Though the likes of 'Abyss' (which sounds like Justified-era Justin Timberlake, coming on like a companion piece to 'Cry Me A River'), 'Florida University', the sprawling 'February Love' (which might have been what Axl Rose had created instead of 'November Rain' were he into minimal R&B rather than stadium bombast), and 'Panties to the Side' (which, with its opening call of "Let me fuck you baby" sounds like a less unhinged but no more restrained Ying Yang Twins) are all fantastic, it's 'Yamaha' which stands out by quite a distance. As Ryan Dombal recently noted "Calling out The-Dream for ripping off Prince is like calling out LCD Soundsystem for ripping off Bowie. It misses the point." Nash is making no effort to hide his inspirations, but rather filtering them into his own work, turning the blueprints laid down by his musical forefathers into creations of his own. It's like the Hold Steady and Bruce Springsteen: it may sound incredibly similar, but it's not plagiarism. It's a genuine love for an outstanding catalogue of work, an homage to a much admired artist and a natural outpouring for someone who has clearly consumed so much by that one person or band that they can't help but sound like them. It's like going to a great restaurant and then going home and trying to recreate the dish: you're never going to do it perfectly, but you'll put your own spin on it, do something a little different and in the process create something just as good or even better than what inspired you in the first place. To put it more simply, 'Yamaha' is the best Prince song Prince never wrote, something at least on a par with his 80's output, and perhaps better even than that.

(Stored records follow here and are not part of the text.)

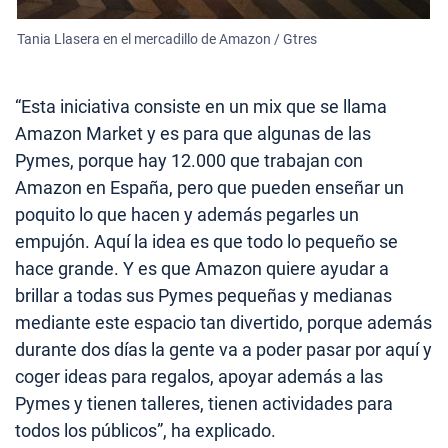
Tania Llasera en el mercadillo de Amazon / Gtres
“Esta iniciativa consiste en un mix que se llama
Amazon Market y es para que algunas de las
Pymes, porque hay 12.000 que trabajan con
Amazon en España, pero que pueden enseñar un
poquito lo que hacen y además pegarles un
empujón. Aquí la idea es que todo lo pequeño se
hace grande. Y es que Amazon quiere ayudar a
brillar a todas sus Pymes pequeñas y medianas
mediante este espacio tan divertido, porque además
durante dos días la gente va a poder pasar por aquí y
coger ideas para regalos, apoyar además a las
Pymes y tienen talleres, tienen actividades para
todos los públicos”, ha explicado.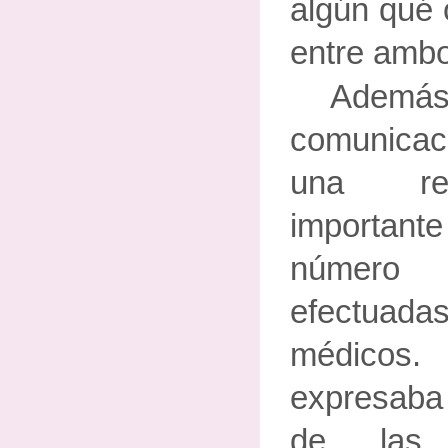
algún qué o
entre amb
Ademá
comunicac
una re
importan
número
efectua
médicos
expresaba
de las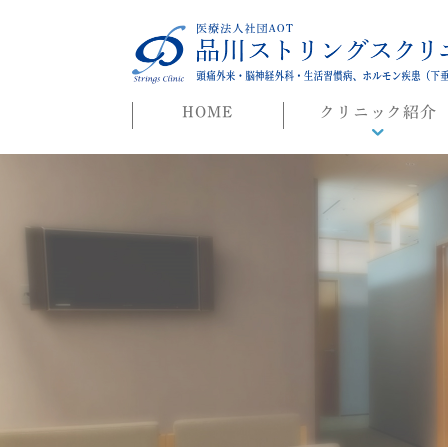
HOME
クリニック紹介
院長ごあいさつ
初めての方へ
よくある質問
迷惑行為に対する当院
対応について
院長ブログ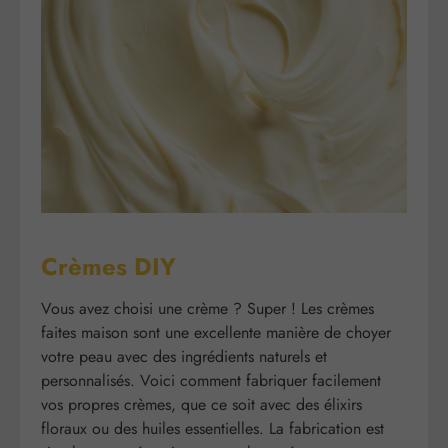
Crèmes DIY
Vous avez choisi une crème ? Super ! Les crèmes
faites maison sont une excellente manière de choyer
votre peau avec des ingrédients naturels et
personnalisés. Voici comment fabriquer facilement
vos propres crèmes, que ce soit avec des élixirs
floraux ou des huiles essentielles. La fabrication est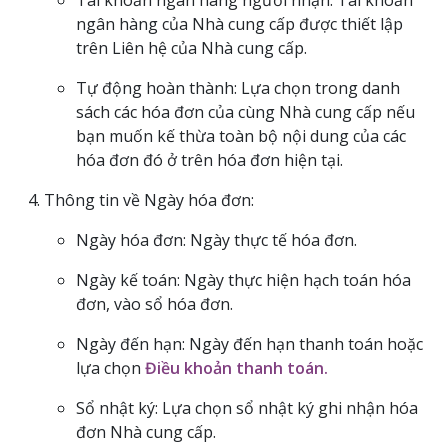
ngân hàng của Nhà cung cấp được thiết lập
trên Liên hệ của Nhà cung cấp.
Tự động hoàn thành: Lựa chọn trong danh
sách các hóa đơn của cùng Nhà cung cấp nếu
bạn muốn kế thừa toàn bộ nội dung của các
hóa đơn đó ở trên hóa đơn hiện tại.
Thông tin về Ngày hóa đơn:
Ngày hóa đơn: Ngày thực tế hóa đơn.
Ngày kế toán: Ngày thực hiện hạch toán hóa
đơn, vào sổ hóa đơn.
Ngày đến hạn: Ngày đến hạn thanh toán hoặc
lựa chọn
Điều khoản thanh toán.
Sổ nhật ký: Lựa chọn sổ nhật ký ghi nhận hóa
đơn Nhà cung cấp.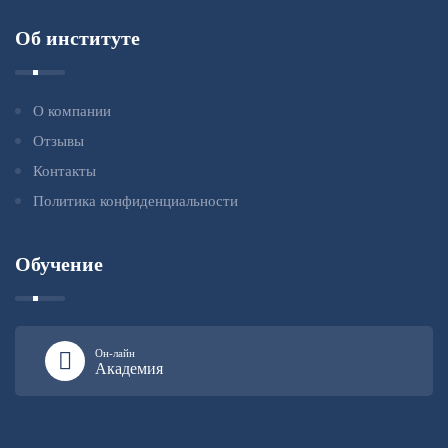
Об институте
О компании
Отзывы
Контакты
Политика конфиденциальности
Обучение
Он-лайн
Академия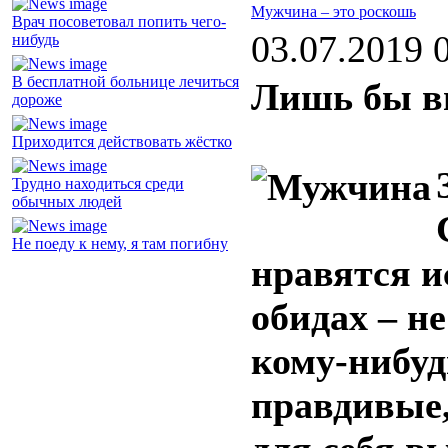
Мужчина – это роскошь
Врач посоветовал попить чего-
03.07.2019 
нибудь
В бесплатной больнице лечиться
Лишь бы вы
дороже
Приходится действовать жёстко
Трудно находиться среди
обычных людей
Не поеду к нему, я там погибну
нравятся и
обидах – н
кому-нибуд
правдивые,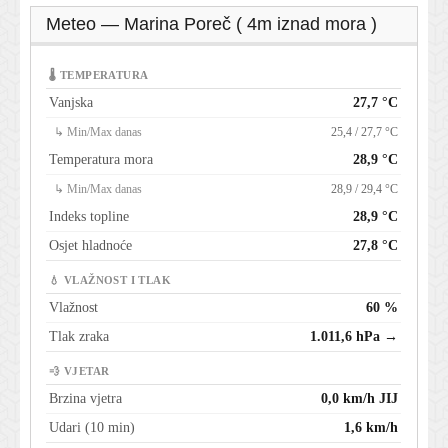
Meteo — Marina Poreč ( 4m iznad mora )
🌡 TEMPERATURA
Vanjska
27,7 °C
↳ Min/Max danas
25,4 / 27,7 °C
Temperatura mora
28,9 °C
↳ Min/Max danas
28,9 / 29,4 °C
Indeks topline
28,9 °C
Osjet hladnoće
27,8 °C
💧 VLAŽNOST I TLAK
Vlažnost
60 %
Tlak zraka
1.011,6 hPa →
💨 VJETAR
Brzina vjetra
0,0 km/h JIJ
Udari (10 min)
1,6 km/h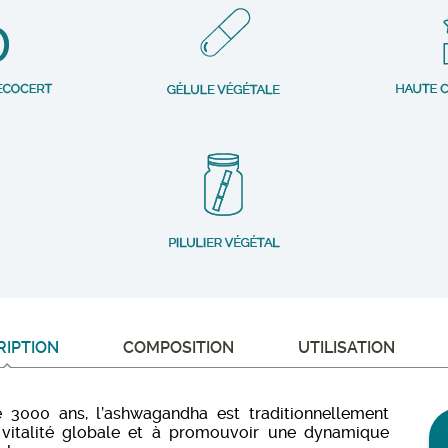
RIPTION
COMPOSITION
UTILISATION
e 3000 ans, l’ashwagandha est traditionnellement
 vitalité globale et à promouvoir une dynamique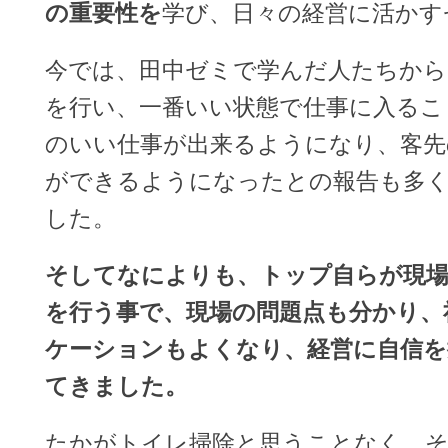
の重要性を
学び、日々の経営に活かす
今では、田中ゼミで学んだ人たちから
を行い、一番いい状態で仕事に入るこ
のいい仕事が出来るようになり、客先
ができるようになったとの報告も多
した。
そしてなによりも、トップ自らが現場
を行う事で、現場の問題点も分かり、
ケーションもよくなり、経営に自信を
てきました。
たかがトイレ掃除と思うことなく、そ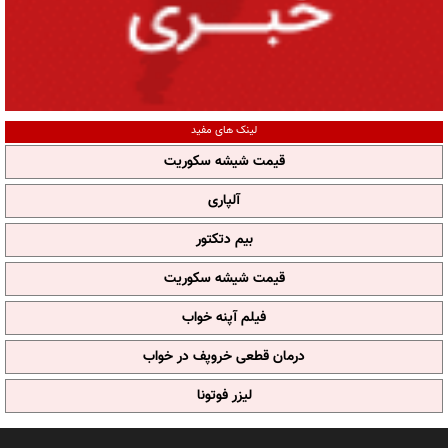
لینک های مفید
قیمت شیشه سکوریت
آلپاری
بیم دتکتور
قیمت شیشه سکوریت
فیلم آپنه خواب
درمان قطعی خروپف در خواب
لیزر فوتونا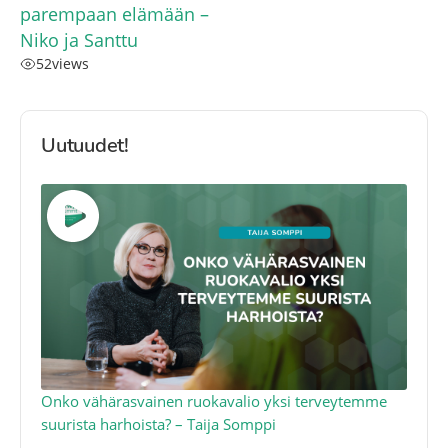
parempaan elämään –
Niko ja Santtu
52
views
Uutuudet!
a
Onko vähärasvainen ruokavalio yksi terveytemme
Ko
suurista harhoista? – Taija Somppi
tod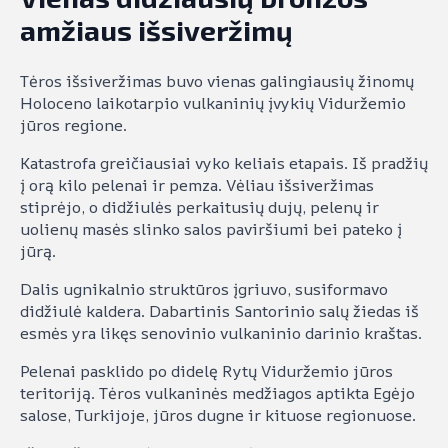
amžiaus išsiveržimų
Tėros išsiveržimas buvo vienas galingiausių žinomų
Holoceno laikotarpio vulkaninių įvykių Viduržemio
jūros regione.
Katastrofa greičiausiai vyko keliais etapais. Iš pradžių
į orą kilo pelenai ir pemza. Vėliau išsiveržimas
stiprėjo, o didžiulės perkaitusių dujų, pelenų ir
uolienų masės slinko salos paviršiumi bei pateko į
jūrą.
Dalis ugnikalnio struktūros įgriuvo, susiformavo
didžiulė kaldera. Dabartinis Santorinio salų žiedas iš
esmės yra likęs senovinio vulkaninio darinio kraštas.
Pelenai pasklido po didelę Rytų Viduržemio jūros
teritoriją. Tėros vulkaninės medžiagos aptikta Egėjo
salose, Turkijoje, jūros dugne ir kituose regionuose.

Love King is an album which documents the next step on Nash's path to world domination, a set with very few missteps and a few moments of genuine brilliance which set him so far apart from those around him it's hard to see them ever catching up. It's like watching Usain Bolt leave everyone else trailing: those he's racing against might be world class, but technically they're not even in the same league. Nash is reinventing his chosen genre with every step he takes, pushing boundaries in bold new directions and improving on the templates left for him by his illustrious predecessors. Love King is so effortlessly natural and elegant, so richly detailed and finely tuned, a proper Album with a capital A flowing from start to end, that's it hard to imagine where he might go next. But wherever it might be, you always get the sense that there'll be a long queue behind him, reaching out yet still getting nowhere near.